Israeli Prime Minister Benjamin Netanyahu vowed to strengthen the settlement in Hebron after an IDF soldier was killed by a sniper Sunday while guarding one of the city’s holy sites during Sukkot, Haaretz reports.

Staff Sergeant Gabriel Kobi, 20, whose killer is still at large, was the second IDF soldier to be killed in the West Bank over the weekend. On Friday, Tomer Hazan, 20, was abducted and killed by a Palestinian man he worked with at a Tel Aviv restaurant. On Saturday, 42-year-old Nedal Amar confessed to Israeli authorities that he killed Hazan and dumped his body in a well, intending to use his body parts to negotiate the freedom of his brother, who was jailed in 2003 for his connection to terrorist activity.

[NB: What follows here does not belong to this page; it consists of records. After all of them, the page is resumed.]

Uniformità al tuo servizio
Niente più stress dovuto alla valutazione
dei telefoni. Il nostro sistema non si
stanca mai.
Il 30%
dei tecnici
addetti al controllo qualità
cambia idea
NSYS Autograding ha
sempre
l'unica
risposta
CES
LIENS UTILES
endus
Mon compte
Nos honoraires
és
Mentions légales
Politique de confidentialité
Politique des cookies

Soldiers swarmed Hebron Monday in search of Kobi’s killer, detaining two suspects. In response to the killings, Netanyahu ordered the IDF to allow settlers to return to a contested house near the Tomb of Patriarchs in Hebron, where the soldier was killed:

Anyone who tries to uproot us from the city of our patriarchs will achieve the opposite. We will continue to fight terrorism…with one hand, while strengthening the settlement with the other.

Meanwhile, Palestinian Authority President Mahmoud Abbas sang a different tune while in New York for the UN General Assembly. Speaking to a group of Jewish leaders Monday, Abbas condemned the violence and insisted peace talks and a two-state solution were within reach:

We need your support to ensure the successful conclusion of the peace negotiations so that the state of Palestine can live side by side with the State of Israel in peace and security on the 1967 borders. I urge the Israeli government to focus on building peace and not building settlements.

Earlier Monday, Fatah central committee member Abbas Zaki blamed Netanyahu’s “extreme government” for the attacks.

Rachel Silberstein is a writer living in New York.